Copy each line in the data below that contains the word "ดปากท".
*** Excerpted records ***
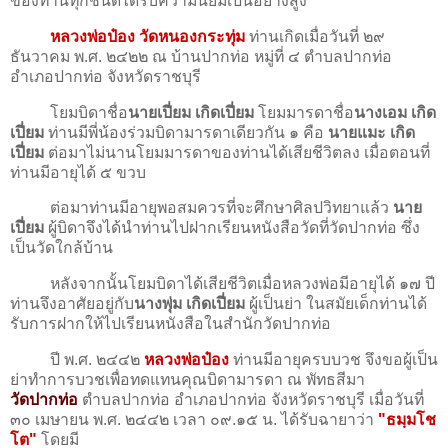
ของท่านทุกชนิดได้รับความนิยมเป็นอย่างสูง
หลวงพ่อป๋อง วัดหนองกระทุ่ม
ท่านเกิดเมื่อวันที่ ๒๙
ธันวาคม พ.ศ. ๒๔๒๒ ณ บ้านปากท่อ หมู่ที่ ๔ ตำบลปากท่อ
อำเภอปากท่อ จังหวัดราชบุรี
โยมบิดาชื่อ
นายเปี่ยม เกิดเปี่ยม
โยมมารดาชื่อ
นางเอม เกิด
เปี่ยม
ท่านมีพี่น้องร่วมบิดามารดาเดียวกัน ๑ คือ
นายแมะ เกิด
เปี่ยม
ต่อมาไม่นานโยมมารดาของท่านได้เสียชีวิตลง เมื่อตอนที่
ท่านมีอายุได้ ๕ ขวบ
ต่อมาท่านมีอายุพอสมควรที่จะศึกษาศิลปวิทยาแล้ว
นาย
เปี่ยม
ผู้บิดาจึงได้นำท่านไปฝากเรียนหนังสือวัดที่วัดปากท่อ ซึ่ง
เป็นวัดใกล้บ้าน
หลังจากนั้นโยมบิดาได้เสียชีวิตเมื่อหลวงพ่อมีอายุได้ ๑๗ ปี
ท่านจึงอาศัยอยู่กับ
นางพุ่ม เกิดเปี่ยม
ผู้เป็นย่า ในสมัยเด็กท่านได้
รับการฝากให้ไปเรียนหนังสือในสำนักวัดปากท่อ
ปี พ.ศ. ๒๔๔๒
หลวงพ่อป๋อง
ท่านมีอายุครบบวช จึงขอผู้เป็น
ย่าทำการบวชเพื่อทดแทนคุณบิดามารดา ณ พัทธสีมา
วัดปากท่อ
ตำบลปากท่อ อำเภอปากท่อ จังหวัดราชบุรี เมื่อวันที่
๓๐ เมษายน พ.ศ. ๒๔๔๒ เวลา ๐๙.๑๕ น. ได้รับฉายาว่า
"ธมฺมโช
โต"
โดยมี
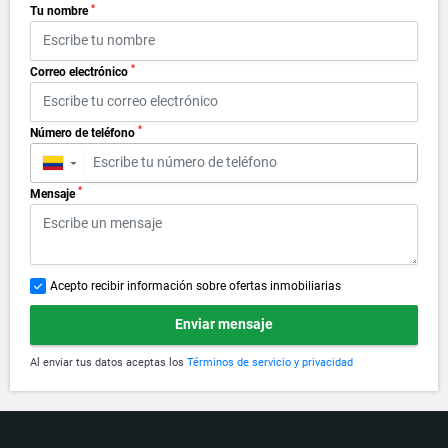
*
Tu nombre
*
Correo electrónico
*
Número de teléfono
▼
*
Mensaje
Acepto recibir información sobre ofertas inmobiliarias
Enviar mensaje
Al enviar tus datos aceptas los
Términos de servicio y privacidad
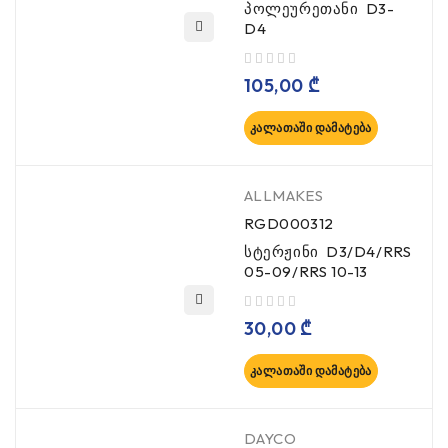
პოლეურეთანი D3-
D4
, 5-დან
105,00
₾
ᲙᲐᲚᲐᲗᲐᲨᲘ ᲓᲐᲛᲐᲢᲔᲑᲐ
ALLMAKES
RGD000312
სტერჟინი D3/D4/RRS
05-09/RRS 10-13
, 5-დან
30,00
₾
ᲙᲐᲚᲐᲗᲐᲨᲘ ᲓᲐᲛᲐᲢᲔᲑᲐ
DAYCO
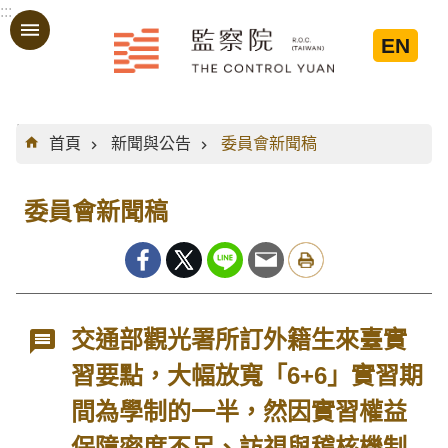
:::
跳到主要內容區塊
EN
:::
首頁
新聞與公告
委員會新聞稿
委員會新聞稿
交通部觀光署所訂外籍生來臺實
習要點，大幅放寬「6+6」實習期
間為學制的一半，然因實習權益
保障密度不足、訪視與稽核機制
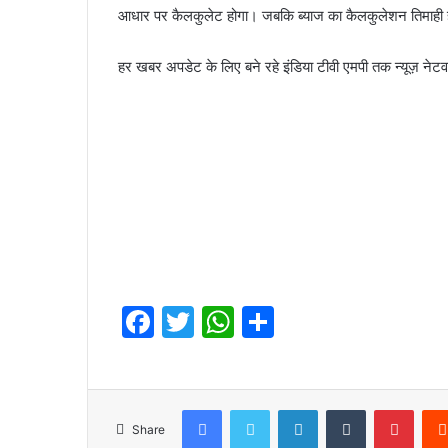
आधार पर कैलकुलेट होगा। जबकि ब्याज का कैलकुलेशन तिमाही 
हर खबर अपडेट के लिए बने रहे इंडिया टीवी एमपी तक न्यूज़ नेटव
F
T
W
S
a
w
h
h
c
itt
at
ar
e
er
s
e
Facebook
Twitter
LinkedIn
Tumblr
Pinte
Share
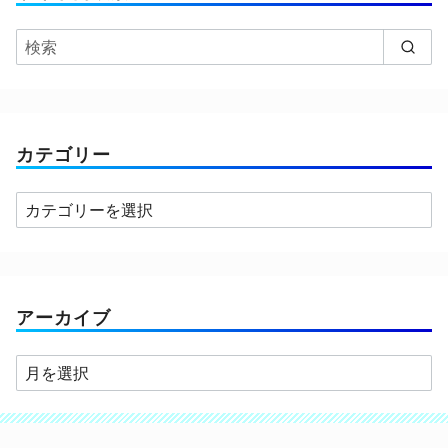
カテゴリー
カ
テ
ゴ
リ
ー
アーカイブ
ア
ー
カ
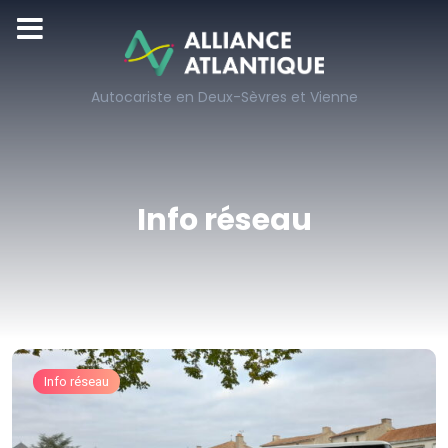
Autocariste en Deux-Sèvres et Vienne
Info réseau
Info réseau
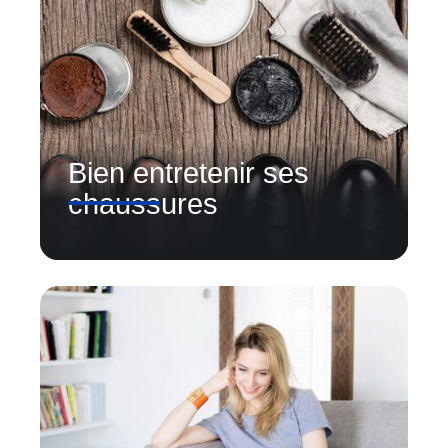
Bien entretenir ses
chaussures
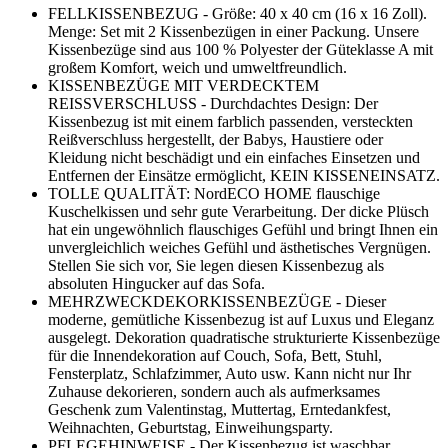
FELLKISSENBEZUG - Größe: 40 x 40 cm (16 x 16 Zoll).
Menge: Set mit 2 Kissenbezügen in einer Packung. Unsere
Kissenbezüge sind aus 100 % Polyester der Güteklasse A mit
großem Komfort, weich und umweltfreundlich.
KISSENBEZÜGE MIT VERDECKTEM
REISSVERSCHLUSS - Durchdachtes Design: Der
Kissenbezug ist mit einem farblich passenden, versteckten
Reißverschluss hergestellt, der Babys, Haustiere oder
Kleidung nicht beschädigt und ein einfaches Einsetzen und
Entfernen der Einsätze ermöglicht, KEIN KISSENEINSATZ.
TOLLE QUALITÄT: NordECO HOME flauschige
Kuschelkissen und sehr gute Verarbeitung. Der dicke Plüsch
hat ein ungewöhnlich flauschiges Gefühl und bringt Ihnen ein
unvergleichlich weiches Gefühl und ästhetisches Vergnügen.
Stellen Sie sich vor, Sie legen diesen Kissenbezug als
absoluten Hingucker auf das Sofa.
MEHRZWECKDEKORKISSENBEZÜGE - Dieser
moderne, gemütliche Kissenbezug ist auf Luxus und Eleganz
ausgelegt. Dekoration quadratische strukturierte Kissenbezüge
für die Innendekoration auf Couch, Sofa, Bett, Stuhl,
Fensterplatz, Schlafzimmer, Auto usw. Kann nicht nur Ihr
Zuhause dekorieren, sondern auch als aufmerksames
Geschenk zum Valentinstag, Muttertag, Erntedankfest,
Weihnachten, Geburtstag, Einweihungsparty.
PFLEGEHINWEISE - Der Kissenbezug ist waschbar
***
◆ Exercise result ◆
ผู้บิดาจึงได้นำท่านไปฝากเรียนหนังสือวัดที่วัดปากท่อ ซึ่ง
รับการฝากให้ไปเรียนหนังสือในสำนักวัดปากท่อ
วัดปากท่อ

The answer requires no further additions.